At the rasterization stage, process would go as follows -

Start with the top most tile in the vertical interval.
Clear cover/area table. For 8×16 tiles it would be 8×16×2 amount of 32 bit integers.
Rasterize all segments for that tile.
Run cover value accumulator from top to bottom for that tile while calculating alpha values for all pixels.
Proceed to the next tile below it.
If the tile has no segments, fill it according to the last accumulation of cover values since the last tile.

Why top to bottom scan? Because it is SIMD-friendly. You can load four or eight cover values at once, add with previous row, add to area and apply fill rule without reverting to scalar instructions. And blending of such tiles is SIMD-friendly as well.
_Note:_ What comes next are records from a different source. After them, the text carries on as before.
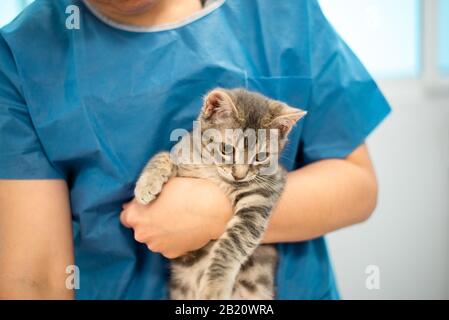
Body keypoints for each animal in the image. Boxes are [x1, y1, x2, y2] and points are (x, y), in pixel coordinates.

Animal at [135, 88, 306, 300]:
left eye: (261, 156)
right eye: (226, 149)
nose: (239, 175)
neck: (212, 170)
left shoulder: (260, 198)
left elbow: (231, 245)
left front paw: (214, 286)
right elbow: (164, 155)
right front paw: (146, 184)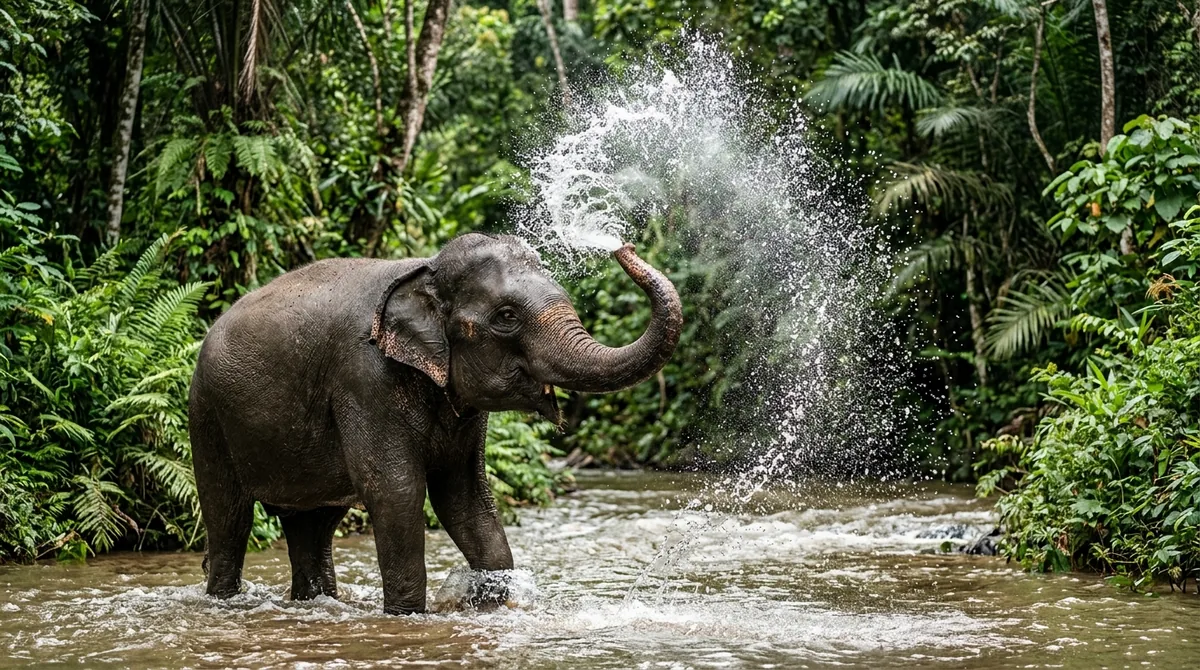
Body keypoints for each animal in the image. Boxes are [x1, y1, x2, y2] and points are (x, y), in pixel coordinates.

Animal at [188, 233, 682, 614]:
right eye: (506, 317)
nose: (623, 246)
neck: (424, 271)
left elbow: (466, 497)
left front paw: (493, 601)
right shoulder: (364, 379)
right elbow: (396, 491)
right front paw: (406, 617)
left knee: (313, 528)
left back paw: (316, 604)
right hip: (207, 414)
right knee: (228, 518)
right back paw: (224, 600)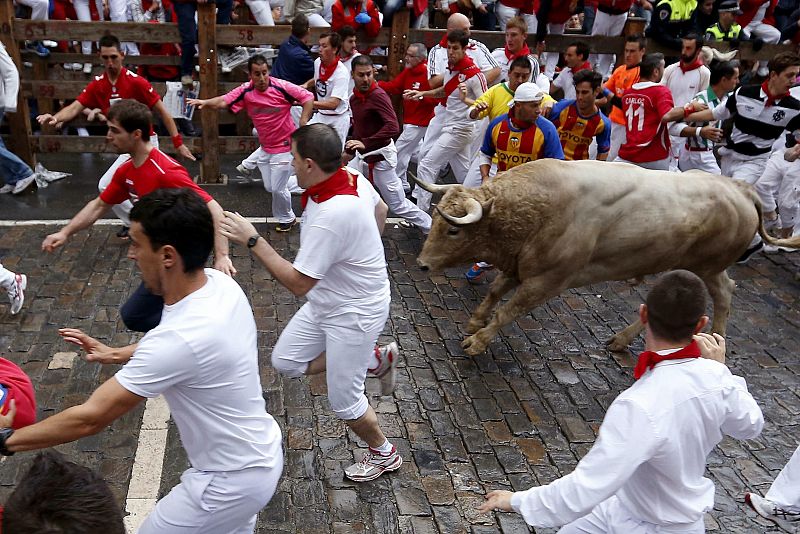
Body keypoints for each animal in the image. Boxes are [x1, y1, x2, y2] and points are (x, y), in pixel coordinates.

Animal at [416, 161, 800, 358]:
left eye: (453, 230)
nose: (422, 264)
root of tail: (740, 189)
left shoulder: (547, 281)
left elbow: (508, 310)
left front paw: (478, 341)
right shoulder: (520, 265)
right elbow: (495, 292)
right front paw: (474, 321)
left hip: (710, 266)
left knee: (724, 295)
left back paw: (715, 342)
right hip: (685, 265)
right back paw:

However, the performance numbers were not that great. 20-30% slower than the current implementation. In most cases, even tiny tiles like that are rarely dense. Usually, even at lower zoom levels, they do not contain enough segments to intersect the majority of pixels. So typically, the rasterizer operates on blocks containing mostly zeroes. And clearing of tiles before rasterization did show up in the profiler as well.

A few final words.

This rasterizer performs best when rendering larger images. Anything smaller than about 50×50 pixels and less than 30-50 layers is not likely to be rendered faster using this rasterizer compared to traditional rasterizers.

Despite being really fast for simple solid color fills, CPU-based rasterizer would become slow very quickly with more diverse input. Radial gradients, fancy blending modes, effects that involve blur and complex masking are only a few examples of things that have potential to drag performance down to “not interactive anymore” level. Some things are better suited for GPUs.